▶ Work to complete
Your answer must consist of the records below, reproduced exactly, with every picture removed.

[[ Supplied information open ]]

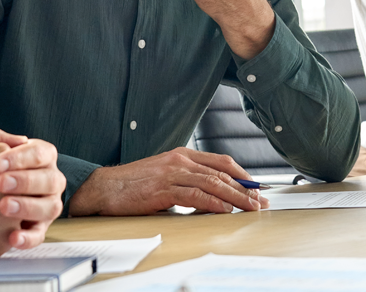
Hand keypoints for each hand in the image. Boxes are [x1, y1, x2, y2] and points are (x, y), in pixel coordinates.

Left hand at [0, 112, 64, 257]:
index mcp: (41, 156)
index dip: (21, 158)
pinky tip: (12, 237)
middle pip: (50, 179)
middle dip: (25, 181)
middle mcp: (50, 180)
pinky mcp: (39, 229)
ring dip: (28, 207)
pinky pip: (39, 235)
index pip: (41, 152)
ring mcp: (47, 205)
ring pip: (50, 207)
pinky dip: (28, 238)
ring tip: (3, 207)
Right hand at [66, 147, 267, 215]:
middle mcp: (180, 160)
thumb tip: (212, 196)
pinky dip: (214, 202)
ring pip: (213, 183)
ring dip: (236, 197)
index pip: (221, 161)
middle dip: (245, 188)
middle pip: (222, 172)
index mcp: (181, 154)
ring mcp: (172, 173)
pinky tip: (225, 210)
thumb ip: (187, 180)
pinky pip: (195, 195)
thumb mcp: (164, 175)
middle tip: (261, 201)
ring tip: (250, 207)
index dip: (242, 175)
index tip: (256, 187)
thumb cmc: (133, 184)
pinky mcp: (163, 189)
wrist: (104, 187)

[[ Supplied information closed ]]

▶ Solved exercise
Hand keypoints for each hand in the image. Boxes are [x1, y1, x2, y2] and points are (x, y), in pixel coordinates.

Left hand at [0, 112, 64, 257]:
index mcp: (41, 156)
index dip: (21, 158)
pinky tip: (12, 237)
middle pip: (50, 179)
middle dip: (25, 181)
middle mcp: (50, 180)
pinky mcp: (39, 229)
ring dip: (28, 207)
pinky pip: (39, 235)
index pip: (41, 152)
ring mcp: (47, 205)
ring pip: (50, 207)
pinky dip: (28, 238)
ring tip: (3, 207)
Right hand at [66, 147, 267, 215]:
middle mcp: (180, 160)
thumb tip: (212, 196)
pinky dip: (214, 202)
ring pip: (213, 183)
ring dip: (236, 197)
index pip: (221, 161)
middle dip: (245, 188)
middle pip: (222, 172)
index mcp: (181, 154)
ring mcp: (172, 173)
pinky tip: (225, 210)
thumb ip: (187, 180)
pinky pip: (195, 195)
thumb mcp: (164, 175)
middle tip: (261, 201)
ring tip: (250, 207)
index dip: (242, 175)
index tip: (256, 187)
thumb cmc: (133, 184)
pinky mcp: (163, 189)
wrist: (104, 187)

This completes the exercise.